Seven pills for the Pope?

Discarding a week long pause in taking the contraceptive pill gives rise to new questions

In January of this year, scientists have concluded that there is no health benefit to the customary seven day hormone-free break in combined hormonal contraceptives. Traditionally the oral contraceptive, known as the pill, has been prescribed with twenty one active pills and either seven sugar pills, or the advice to restart the medication after a seven day break. The new guidelines were issued by the Faculty of Sexual and Reproductive Healthcare (FSRH), who set the British national guidelines for the safe prescription of contraceptives, and has since been confirmed by the HSE. This revelation swept through the press with considerable public backlash, particularly after the unfounded break was linked to appeasing the Catholic Church. Indeed the Telegraph published an article proclaiming the end of the “Pope Rule”. The fact that the seven day break has no scientific merit was monumental enough, but the additional blame on the Catholic Church heightened the public’s attention.

John Guillebaud, a professor of Family Planning and Reproductive Health at University College London, has been credited with identifying how the Pope is implicated. He reports that the break was introduced by the gynaecologist and devout Catholic, John Rock, in hopes that the Pope would accept the pill as it mimicked the natural cycle.

“He reports that the break was introduced by the gynaecologist and devout Catholic, John Rock, in hopes that the Pope would accept the pill as it mimicked the natural cycle.”

As we now know, this wasn’t enough to sway the stance of the Catholic Church, which still deemed the medication unnatural. There is an important distinction in the bleeding women experience in a break week and natural menstruation. The pill hinders ovulation, and so there is no egg or significant thickening of the womb lining that constitutes regular menstruation. Bleeding on the break week should be much lighter than menstruation due to this.

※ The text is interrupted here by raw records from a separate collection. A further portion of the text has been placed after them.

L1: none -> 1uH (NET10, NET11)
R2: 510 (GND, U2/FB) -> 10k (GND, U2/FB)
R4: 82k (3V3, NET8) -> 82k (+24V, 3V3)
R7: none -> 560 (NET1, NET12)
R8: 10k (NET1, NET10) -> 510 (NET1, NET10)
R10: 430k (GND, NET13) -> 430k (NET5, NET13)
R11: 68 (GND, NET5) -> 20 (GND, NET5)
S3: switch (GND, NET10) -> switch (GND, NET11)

However, in the introduction of the pill around 60 years ago, this period-like week may also have been an attempt to reassure women they were not pregnant, and to instil trust in the newly-conceived birth control. Jane Dickson, the UK Vice President of the FSRH, was quick to establish this as one of the many reasons for the original inclusion of the break week when she spoke to VICE UK last month. In her opening statement, she rebuked the idea that the break week was solely due to Catholicism, and criticised the sensationalism of this idea in the press. She also emphasised the differences in the pharmacology of the pill we know today and the pill that would have been prescribed 60 years ago. The original contraceptive pill had 100 times the current dosage of some hormones in it. This physiological insult often meant that the women would feel unwell on the contraception and benefitted from a break.

The inclusion of the seven day break may actually be compromising the efficacy of the contraception. Guillebaud highlights this in a publication from 2017, entitled A Brief Update on Contraception, where he cites research showing that 23% of women developed pre-ovulatory follicles by the seventh day of the break week. He stresses that this is with “perfect use”. If a pill is missed around the break week, which can easily happen if the woman is late in restarting the medication, there is an increased risk of ovulation. Guillebaud highlights that this is regarded as “typical” usage, which has a contraceptive failure rate of 9%. For this reason it is suggested that if a women wishes to have a pill-free interval, she should consider limiting it to four days. The abolishment of the break week offers welcome support to women who suffer with painful periods, anaemia, and endometriosis in managing their conditions. In his conclusion, Guillebaud adds that millions of women have been “kept in the dark” that this is an option. He concludes that “menstrual bleeding (whether as a normal period or as a scheduled pill-withdrawal bleed) – and the nuisance and expense of any form of menstrual protection – is, in reality, optional”.

“Dickson hopes that the new recommendations will…will empower women to make informed choices on their healthcare.”

The only caveat is the possibility of breakthrough bleeding, however apart from this, there is no increased risk in continually taking the pill. Through rigorous testing, the break week has been shown to have no benefit. There is no need to “give the body a break” as so many of us have been brought up believing. Having said that however, the Irish Family Planning Association (IFPA) fact sheet still describes the combined pill in the following line: “The combined pill involves taking a pill every day. Each month you take a break for one week so you can have a period like normal.”

Although the Times Ireland reported that both the IFPA and HSE have dismissed the need for a break week as a “misconception” in light of the review, their online resources do not reflect this as of yet.

Dickson hopes that the new recommendations will challenge the held belief that you have to have a period, and will empower women to make informed choices on their healthcare. However, she highlights that this guidance is aimed at healthcare professionals. It is now their duty to provide this information in contraceptive consultations; women should always consult their doctor before making any changes. While we can appreciate the new clarity in these guidelines, the fact remains that doctors had been prescribing this medication to women on the basis of no scientific merit for decades, and in a fashion that is less than optimal for the intended purpose. This raises the question: are there any other skeletons in the closet of women’s medicine?